FA595 Financial Technology (FinTech)
Course Catalog Description
Introduction
This course covers emerging topics in the area of financial technology and also allow students to develop
practical programming, statistics, and mathematical skills that are valued in the Fintech industry. We will
explore topics from both theoretical and practical perspectives in the areas of digital currency and blockchain
technologies, automated wealth management, digital lending, peer-to-peer applications including payments
and insurance, machine learning financial applications.

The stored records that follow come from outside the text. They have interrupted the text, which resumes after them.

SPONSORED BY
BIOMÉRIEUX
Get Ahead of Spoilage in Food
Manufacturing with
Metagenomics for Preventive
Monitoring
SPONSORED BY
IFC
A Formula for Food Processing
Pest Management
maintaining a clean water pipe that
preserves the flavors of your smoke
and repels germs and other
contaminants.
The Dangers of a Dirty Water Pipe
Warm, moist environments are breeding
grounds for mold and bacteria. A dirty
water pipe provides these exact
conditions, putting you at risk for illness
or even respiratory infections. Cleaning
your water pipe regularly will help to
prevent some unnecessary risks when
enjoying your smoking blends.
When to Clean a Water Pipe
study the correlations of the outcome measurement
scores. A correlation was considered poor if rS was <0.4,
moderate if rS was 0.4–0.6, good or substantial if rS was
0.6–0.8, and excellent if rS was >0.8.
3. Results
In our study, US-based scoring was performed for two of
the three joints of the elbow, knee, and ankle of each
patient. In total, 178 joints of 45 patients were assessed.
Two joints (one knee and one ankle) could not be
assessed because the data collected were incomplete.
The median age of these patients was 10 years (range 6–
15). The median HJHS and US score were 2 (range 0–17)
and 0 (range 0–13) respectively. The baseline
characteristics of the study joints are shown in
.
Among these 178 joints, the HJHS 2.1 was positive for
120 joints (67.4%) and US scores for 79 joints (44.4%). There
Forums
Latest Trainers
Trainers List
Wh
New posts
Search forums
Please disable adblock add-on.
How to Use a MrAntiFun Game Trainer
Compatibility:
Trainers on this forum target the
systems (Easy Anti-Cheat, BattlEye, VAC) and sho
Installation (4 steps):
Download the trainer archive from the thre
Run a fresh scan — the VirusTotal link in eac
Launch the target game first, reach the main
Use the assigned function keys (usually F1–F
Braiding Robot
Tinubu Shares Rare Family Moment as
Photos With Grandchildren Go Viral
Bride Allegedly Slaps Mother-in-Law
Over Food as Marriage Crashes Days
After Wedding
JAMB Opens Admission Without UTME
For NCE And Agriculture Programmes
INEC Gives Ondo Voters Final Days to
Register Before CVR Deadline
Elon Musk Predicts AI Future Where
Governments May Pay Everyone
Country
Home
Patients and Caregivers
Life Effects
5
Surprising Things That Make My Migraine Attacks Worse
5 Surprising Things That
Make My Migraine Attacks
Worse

Pre-requisite: FE520 (Introduction to Python for Financial Applications)
Campus | Fall | Spring | Summer |
---|---|---|---|
On Campus | X | X |
Instructors
Professor | Office | |
---|---|---|
Victoria Li
|
jli264@stevens.edu |
More Information
Course Outcomes
After successful completion of this course, students will:
- Be conversant in both the main theoretical ideas and high-level concepts of the financial technology topics to be discussed.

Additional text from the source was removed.